We spent yesterday in Tarragona — now a fairly sleepy Spanish city by the sea, but once one of the biggest in the Roman Empire.
Imagine our excitement when, as we were on our way out of town, we saw an advert in a shop window for “Rosita — cervesa artesanal de Tarragona”. That translates, more-or-less, as “Rosita — the craft beer from the Tarragon region”.
We bought two bottles, and asked the helpful shopkeeper where we could try it in a local bar. He sent us to the town square down the street, and before 10 minutes had passed, we were cracking open two cold bottles.
BAILEY: “It’ll be a boring fizzy lager.”
BOAK: “Hmm. Maybe not. I don’t speak Catalan, but I think this says that it’s ‘refermented in the bottle’.”

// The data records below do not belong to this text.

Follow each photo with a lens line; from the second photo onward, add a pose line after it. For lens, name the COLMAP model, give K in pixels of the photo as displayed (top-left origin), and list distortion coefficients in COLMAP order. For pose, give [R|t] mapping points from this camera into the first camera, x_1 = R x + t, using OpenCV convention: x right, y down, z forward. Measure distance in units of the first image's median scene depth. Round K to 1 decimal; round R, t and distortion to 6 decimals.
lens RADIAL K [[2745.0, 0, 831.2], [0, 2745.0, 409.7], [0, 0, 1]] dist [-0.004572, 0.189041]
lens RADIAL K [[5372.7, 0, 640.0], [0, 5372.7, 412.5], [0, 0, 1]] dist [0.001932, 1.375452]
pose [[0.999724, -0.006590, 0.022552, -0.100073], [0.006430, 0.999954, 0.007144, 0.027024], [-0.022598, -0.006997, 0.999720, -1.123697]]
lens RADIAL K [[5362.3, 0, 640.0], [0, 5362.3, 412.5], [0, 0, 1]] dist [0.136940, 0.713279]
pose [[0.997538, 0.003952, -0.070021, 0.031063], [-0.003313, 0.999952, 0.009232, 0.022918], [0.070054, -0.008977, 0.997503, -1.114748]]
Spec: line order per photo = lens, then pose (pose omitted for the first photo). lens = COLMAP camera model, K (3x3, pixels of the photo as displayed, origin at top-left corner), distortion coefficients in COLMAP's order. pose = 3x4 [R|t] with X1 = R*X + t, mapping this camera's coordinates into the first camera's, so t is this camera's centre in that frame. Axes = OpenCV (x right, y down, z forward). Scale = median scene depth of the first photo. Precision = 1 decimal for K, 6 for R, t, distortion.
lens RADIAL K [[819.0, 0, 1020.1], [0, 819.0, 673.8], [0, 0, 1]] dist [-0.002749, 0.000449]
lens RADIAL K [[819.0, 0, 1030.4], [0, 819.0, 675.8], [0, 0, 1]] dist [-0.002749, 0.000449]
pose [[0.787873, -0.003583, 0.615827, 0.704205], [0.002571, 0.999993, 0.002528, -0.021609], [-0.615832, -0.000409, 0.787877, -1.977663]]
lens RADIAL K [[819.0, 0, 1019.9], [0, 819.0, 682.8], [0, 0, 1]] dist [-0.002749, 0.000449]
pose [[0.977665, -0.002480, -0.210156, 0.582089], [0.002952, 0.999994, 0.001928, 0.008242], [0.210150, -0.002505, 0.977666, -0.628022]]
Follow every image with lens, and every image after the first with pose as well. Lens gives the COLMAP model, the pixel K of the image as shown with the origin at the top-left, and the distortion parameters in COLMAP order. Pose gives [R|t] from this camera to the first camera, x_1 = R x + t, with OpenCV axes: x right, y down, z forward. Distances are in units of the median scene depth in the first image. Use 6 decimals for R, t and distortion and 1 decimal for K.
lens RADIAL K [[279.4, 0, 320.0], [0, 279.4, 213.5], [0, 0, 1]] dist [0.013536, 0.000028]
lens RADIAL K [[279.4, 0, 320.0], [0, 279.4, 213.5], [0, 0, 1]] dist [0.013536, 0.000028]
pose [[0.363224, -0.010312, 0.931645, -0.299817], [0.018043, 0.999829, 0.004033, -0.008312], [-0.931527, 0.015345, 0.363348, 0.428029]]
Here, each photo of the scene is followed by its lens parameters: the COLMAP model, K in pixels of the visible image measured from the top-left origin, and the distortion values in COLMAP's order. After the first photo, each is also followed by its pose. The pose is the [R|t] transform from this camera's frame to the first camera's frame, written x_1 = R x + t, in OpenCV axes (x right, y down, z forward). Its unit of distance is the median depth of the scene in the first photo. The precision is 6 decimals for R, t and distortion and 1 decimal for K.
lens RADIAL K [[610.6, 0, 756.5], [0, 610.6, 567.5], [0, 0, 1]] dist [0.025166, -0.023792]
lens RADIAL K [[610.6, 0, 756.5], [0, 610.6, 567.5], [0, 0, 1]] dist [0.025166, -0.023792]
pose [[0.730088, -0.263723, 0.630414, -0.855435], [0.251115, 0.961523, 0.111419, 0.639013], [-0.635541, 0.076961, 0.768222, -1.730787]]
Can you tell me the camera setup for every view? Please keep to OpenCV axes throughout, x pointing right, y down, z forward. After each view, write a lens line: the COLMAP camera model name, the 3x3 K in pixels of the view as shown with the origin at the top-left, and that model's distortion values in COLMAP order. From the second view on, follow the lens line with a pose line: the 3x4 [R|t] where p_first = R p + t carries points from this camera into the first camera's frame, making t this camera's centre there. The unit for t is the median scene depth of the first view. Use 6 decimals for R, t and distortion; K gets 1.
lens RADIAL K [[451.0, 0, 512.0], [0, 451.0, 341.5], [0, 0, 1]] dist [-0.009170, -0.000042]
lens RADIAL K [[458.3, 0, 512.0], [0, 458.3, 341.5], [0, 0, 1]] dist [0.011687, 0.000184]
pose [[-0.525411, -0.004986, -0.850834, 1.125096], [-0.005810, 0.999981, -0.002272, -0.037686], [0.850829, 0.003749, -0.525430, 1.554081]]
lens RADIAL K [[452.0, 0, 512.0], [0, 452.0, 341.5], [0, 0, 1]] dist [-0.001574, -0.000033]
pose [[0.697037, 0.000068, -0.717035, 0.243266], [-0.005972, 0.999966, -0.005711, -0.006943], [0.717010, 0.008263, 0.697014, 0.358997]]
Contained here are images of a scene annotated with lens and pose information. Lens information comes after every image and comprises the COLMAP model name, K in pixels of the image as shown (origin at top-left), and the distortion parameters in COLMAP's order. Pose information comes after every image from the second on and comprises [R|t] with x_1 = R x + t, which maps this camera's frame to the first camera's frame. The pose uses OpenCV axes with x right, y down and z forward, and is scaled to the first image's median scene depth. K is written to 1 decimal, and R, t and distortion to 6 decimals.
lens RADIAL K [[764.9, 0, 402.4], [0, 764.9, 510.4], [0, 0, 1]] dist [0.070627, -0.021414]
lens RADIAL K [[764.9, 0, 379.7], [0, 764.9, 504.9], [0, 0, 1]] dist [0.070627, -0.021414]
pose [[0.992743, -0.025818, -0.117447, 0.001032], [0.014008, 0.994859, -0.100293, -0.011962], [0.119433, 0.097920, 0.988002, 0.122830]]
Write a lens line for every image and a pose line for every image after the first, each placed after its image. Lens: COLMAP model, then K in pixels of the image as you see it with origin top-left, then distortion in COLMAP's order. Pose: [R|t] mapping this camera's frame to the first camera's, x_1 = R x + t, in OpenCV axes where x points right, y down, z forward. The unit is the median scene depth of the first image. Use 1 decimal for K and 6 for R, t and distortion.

BAILEY: “It’s bottle-conditioned!?”
BOAK: “It’s also top-fermented!”
And, sure enough, Rosita is a pale, citrusy, slightly cloudy and very hoppy pale ale. It was also only lightly carbonated, and not like fizzy pop. We were impressed. This is a great beer, by any standards, but tasted all the better amidst a sea of bland so-called ‘pilsners’.
We were even more impressed when we tried it with seafood later that evening. The citrus flavours leapt out, and it seemed wonderfully refreshing, without being overpowering.
We’ve often said that we can understand why there’s only boring lager in Spain — the locals wouldn’t go for anything else in that heat — but this wonderful beer shows how to do it.
Rosita’s ingredients are listed as malt, hops, yeast and sugar. Our guess is that there are some American hops, and possibly some English ones too. There’s more info (in Catalan only) on their website.
PS – Tarragona’s worth a stop for the Roman ruins and medieval old town, and also seems to be quite a gastronomical sort of place. We had lunch in a restaurant called (we think) “Cervesera La Nau” on Carrer de la Nau, which had a quite extensive beer list. Tarragona is about an hour away from Barcelona by train.